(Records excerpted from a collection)

· · · · · · ·

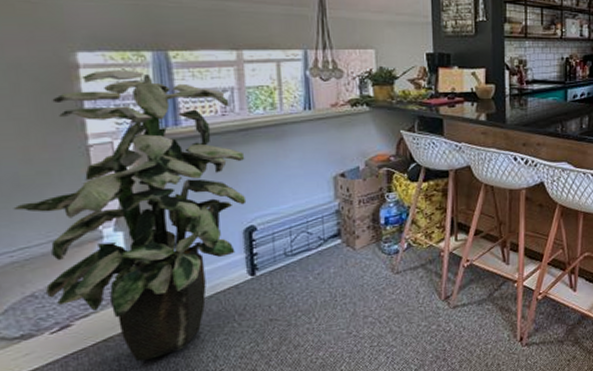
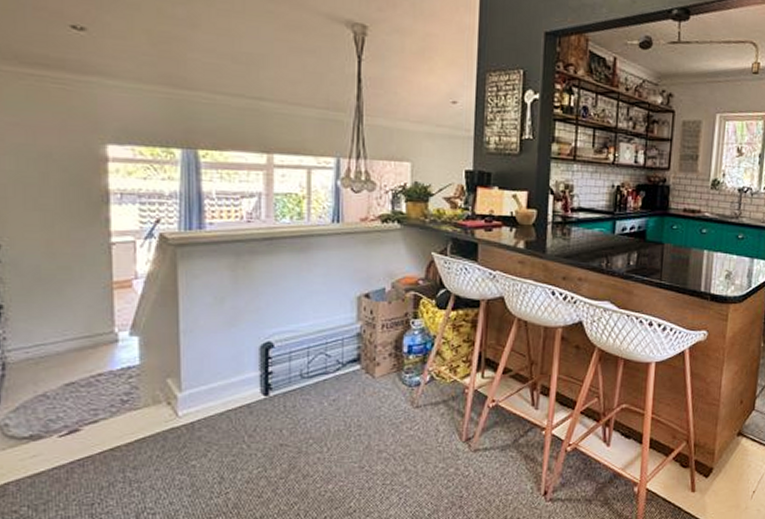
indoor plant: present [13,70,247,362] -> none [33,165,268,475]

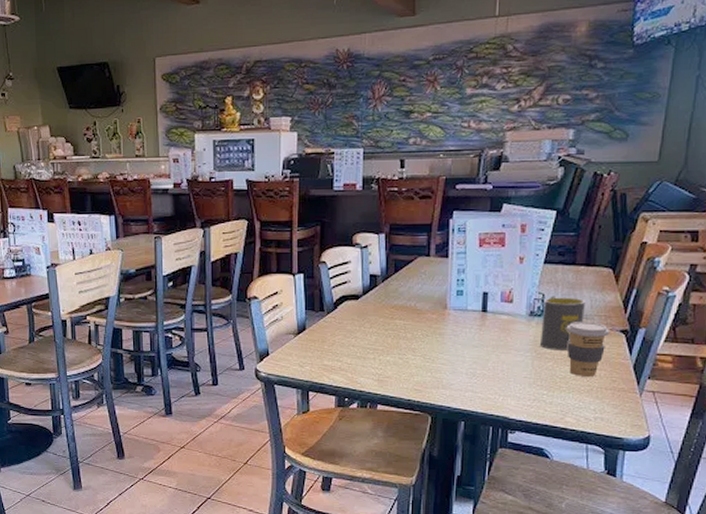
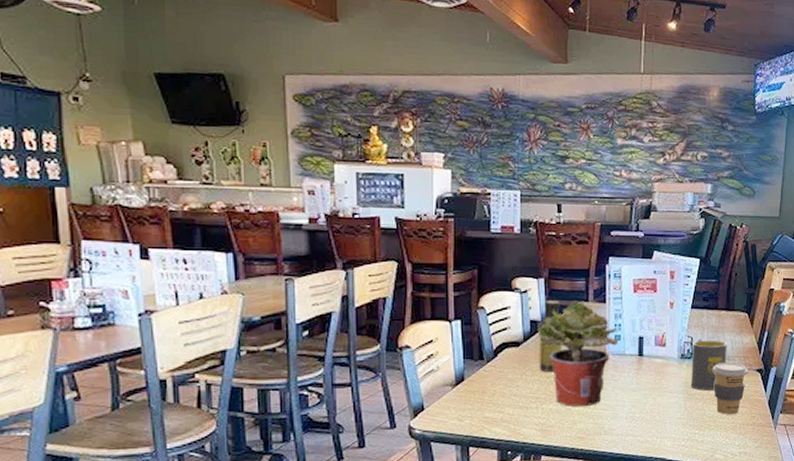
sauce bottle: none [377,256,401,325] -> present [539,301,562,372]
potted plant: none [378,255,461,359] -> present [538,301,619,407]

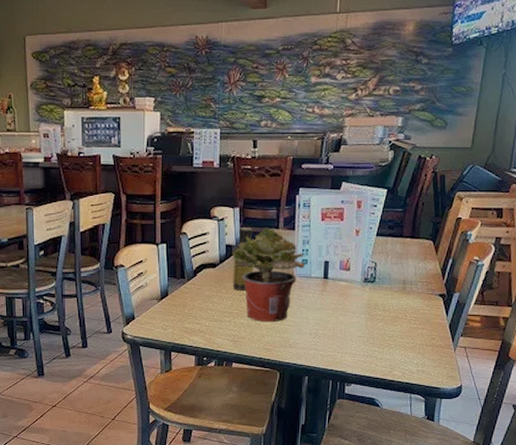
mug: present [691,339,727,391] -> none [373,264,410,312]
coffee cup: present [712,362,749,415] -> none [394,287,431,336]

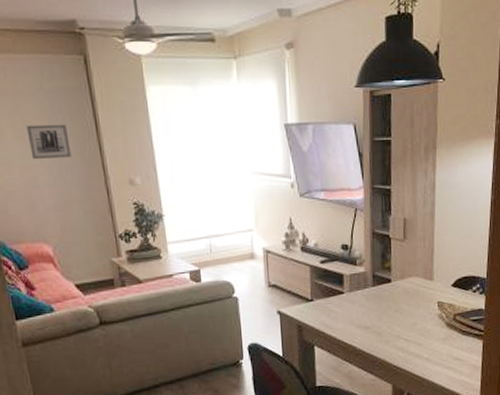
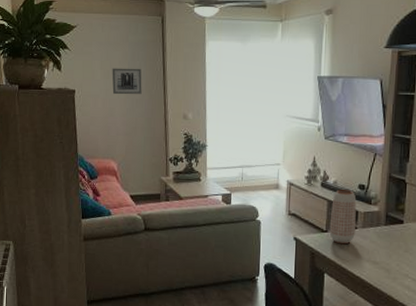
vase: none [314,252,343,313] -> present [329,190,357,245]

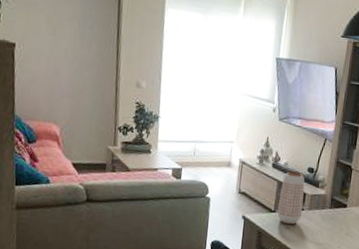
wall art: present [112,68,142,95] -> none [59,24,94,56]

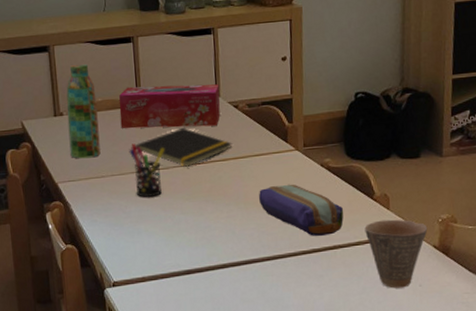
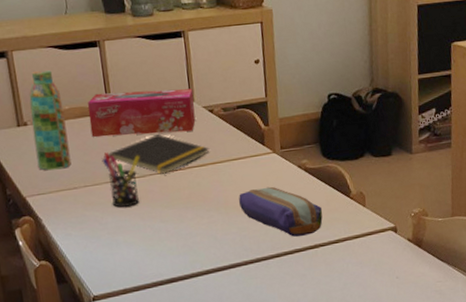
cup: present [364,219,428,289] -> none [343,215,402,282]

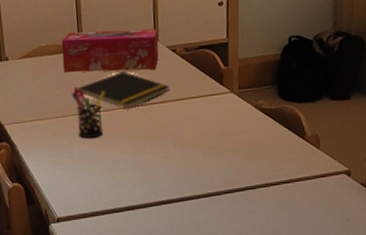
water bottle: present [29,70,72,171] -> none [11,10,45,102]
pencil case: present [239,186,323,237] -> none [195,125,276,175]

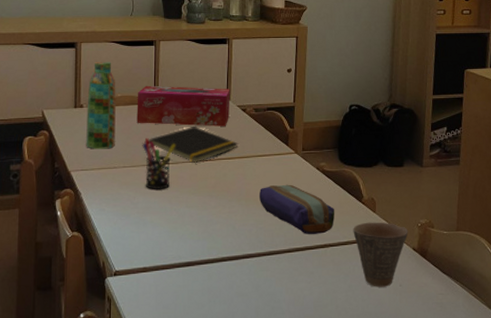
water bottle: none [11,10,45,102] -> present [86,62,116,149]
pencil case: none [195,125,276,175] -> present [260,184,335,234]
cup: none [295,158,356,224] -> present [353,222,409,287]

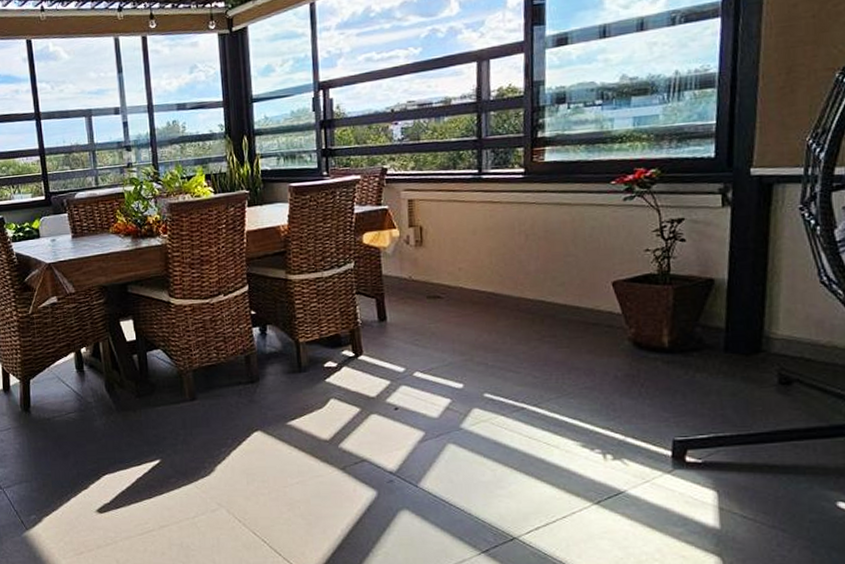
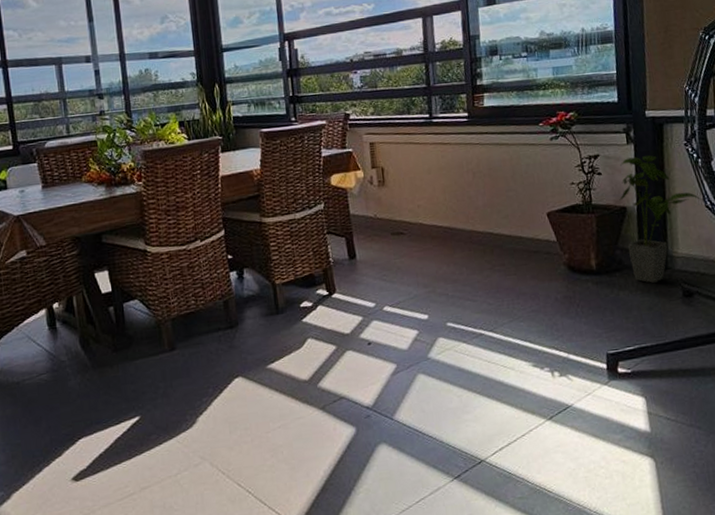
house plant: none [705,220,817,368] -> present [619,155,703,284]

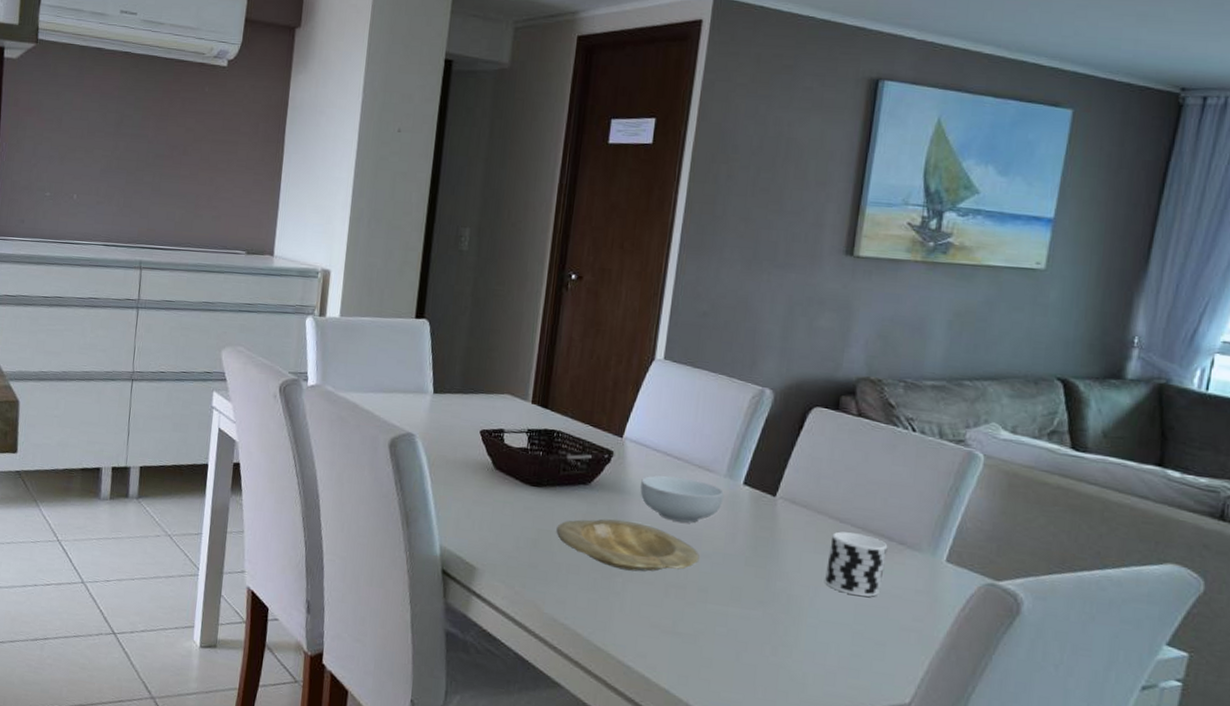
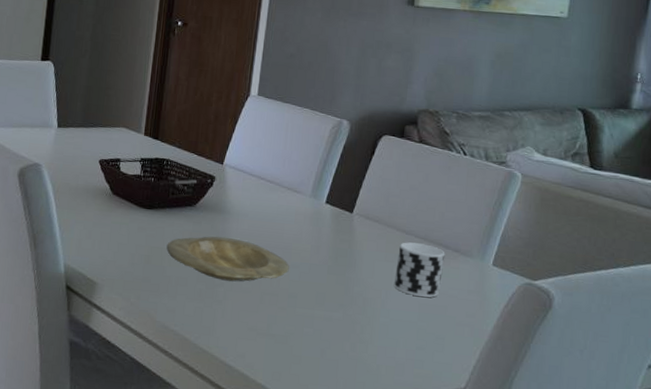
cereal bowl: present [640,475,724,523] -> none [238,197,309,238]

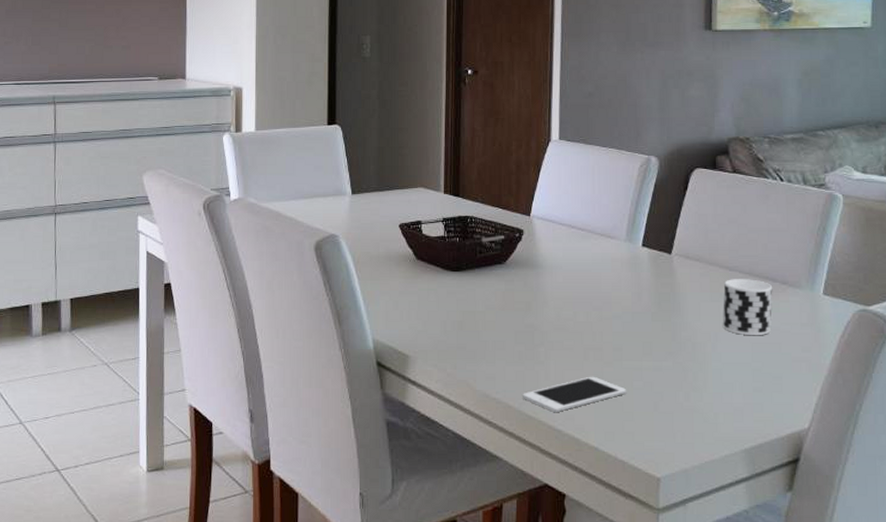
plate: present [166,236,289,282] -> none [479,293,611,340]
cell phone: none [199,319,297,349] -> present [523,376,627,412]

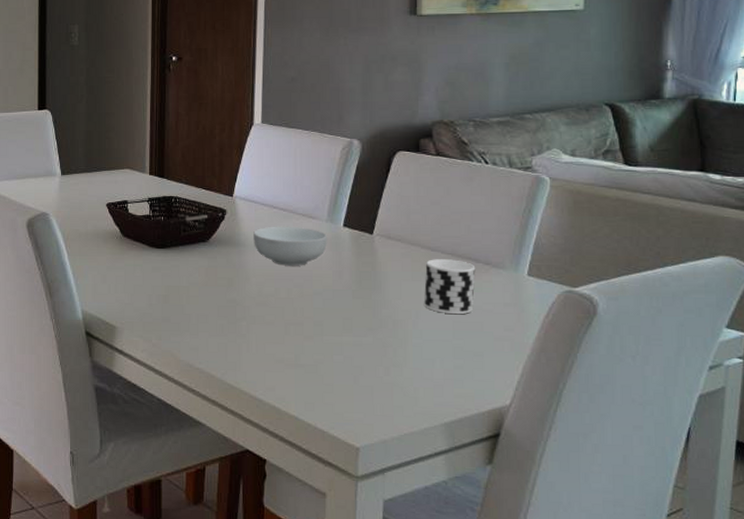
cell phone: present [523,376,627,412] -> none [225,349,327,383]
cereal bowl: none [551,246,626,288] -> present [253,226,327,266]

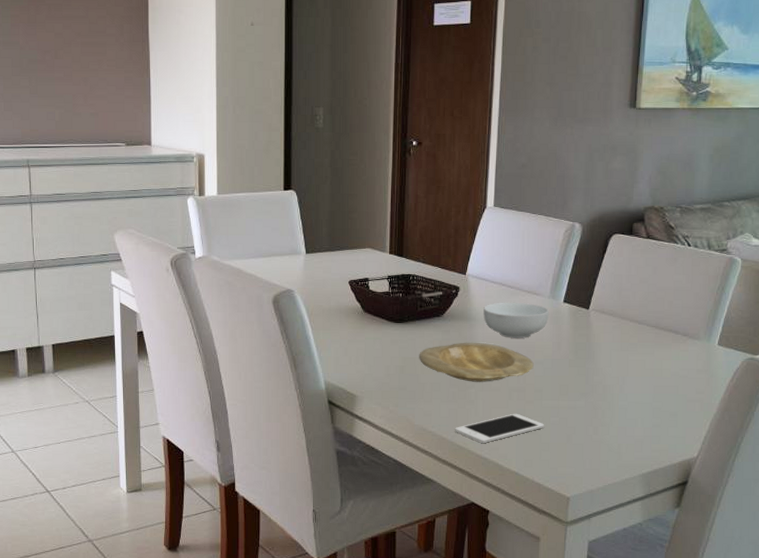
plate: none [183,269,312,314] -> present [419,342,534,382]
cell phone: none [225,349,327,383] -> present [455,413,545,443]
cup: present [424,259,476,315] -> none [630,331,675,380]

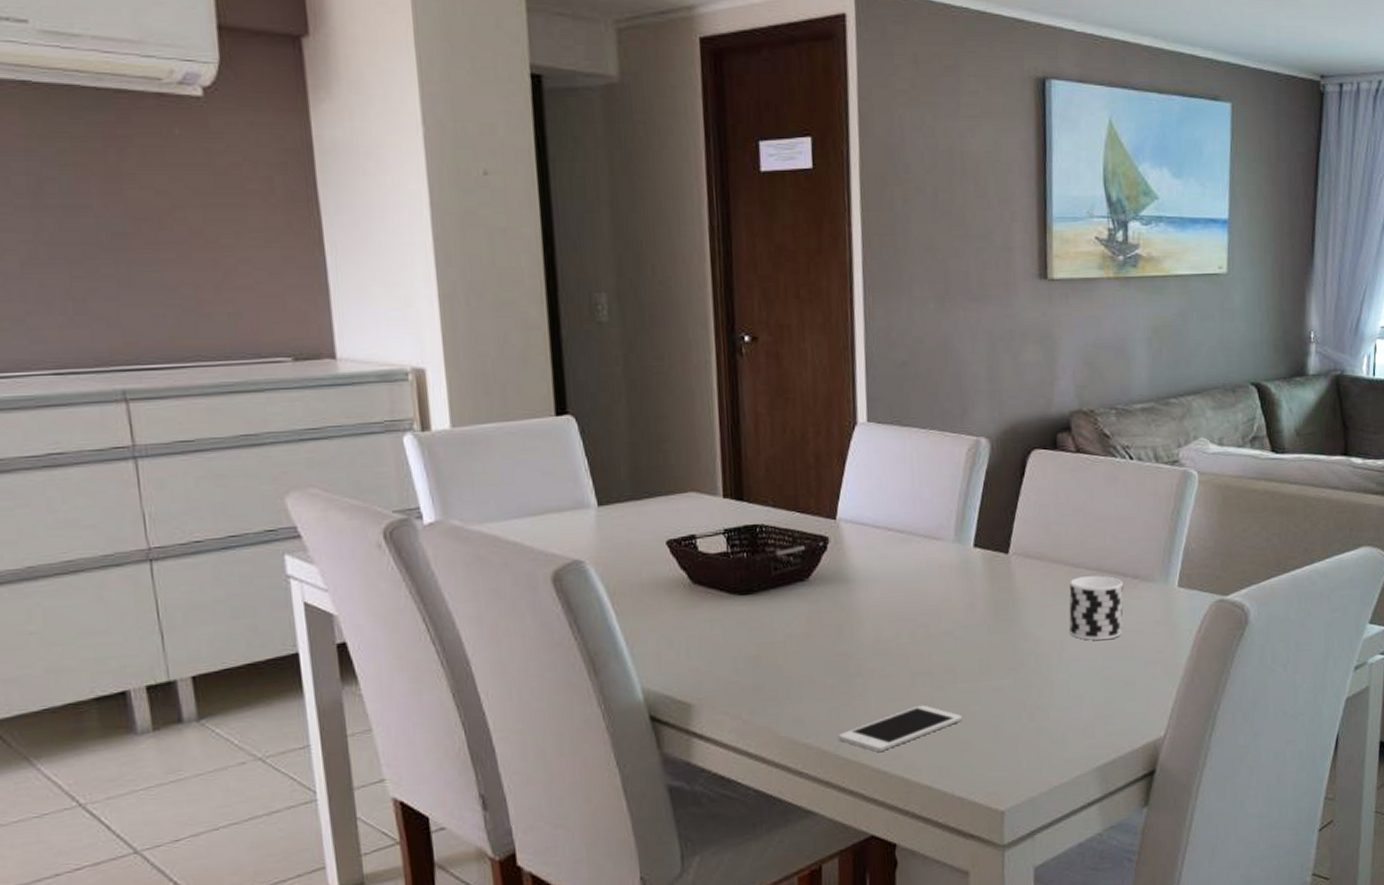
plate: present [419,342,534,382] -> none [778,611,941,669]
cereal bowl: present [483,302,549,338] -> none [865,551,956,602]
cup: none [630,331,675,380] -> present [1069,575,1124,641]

· · · · · · ·

Pictures aside, repeat every line of the data above exactly.

▸ Response to this exercise:
indoor plant: present [13,70,247,362] -> none [33,165,268,475]

sauce bottle: none [377,256,401,325] -> present [539,301,562,372]
potted plant: none [378,255,461,359] -> present [538,301,619,407]

mug: present [691,339,727,391] -> none [373,264,410,312]
coffee cup: present [712,362,749,415] -> none [394,287,431,336]

vase: none [314,252,343,313] -> present [329,190,357,245]

wall art: present [112,68,142,95] -> none [59,24,94,56]

cup: present [364,219,428,289] -> none [343,215,402,282]

water bottle: present [29,70,72,171] -> none [11,10,45,102]
pencil case: present [239,186,323,237] -> none [195,125,276,175]

water bottle: none [11,10,45,102] -> present [86,62,116,149]
pencil case: none [195,125,276,175] -> present [260,184,335,234]
cup: none [295,158,356,224] -> present [353,222,409,287]

house plant: none [705,220,817,368] -> present [619,155,703,284]

cereal bowl: present [640,475,724,523] -> none [238,197,309,238]

plate: present [166,236,289,282] -> none [479,293,611,340]
cell phone: none [199,319,297,349] -> present [523,376,627,412]

cell phone: present [523,376,627,412] -> none [225,349,327,383]
cereal bowl: none [551,246,626,288] -> present [253,226,327,266]

plate: none [183,269,312,314] -> present [419,342,534,382]
cell phone: none [225,349,327,383] -> present [455,413,545,443]
cup: present [424,259,476,315] -> none [630,331,675,380]

plate: present [419,342,534,382] -> none [778,611,941,669]
cereal bowl: present [483,302,549,338] -> none [865,551,956,602]
cup: none [630,331,675,380] -> present [1069,575,1124,641]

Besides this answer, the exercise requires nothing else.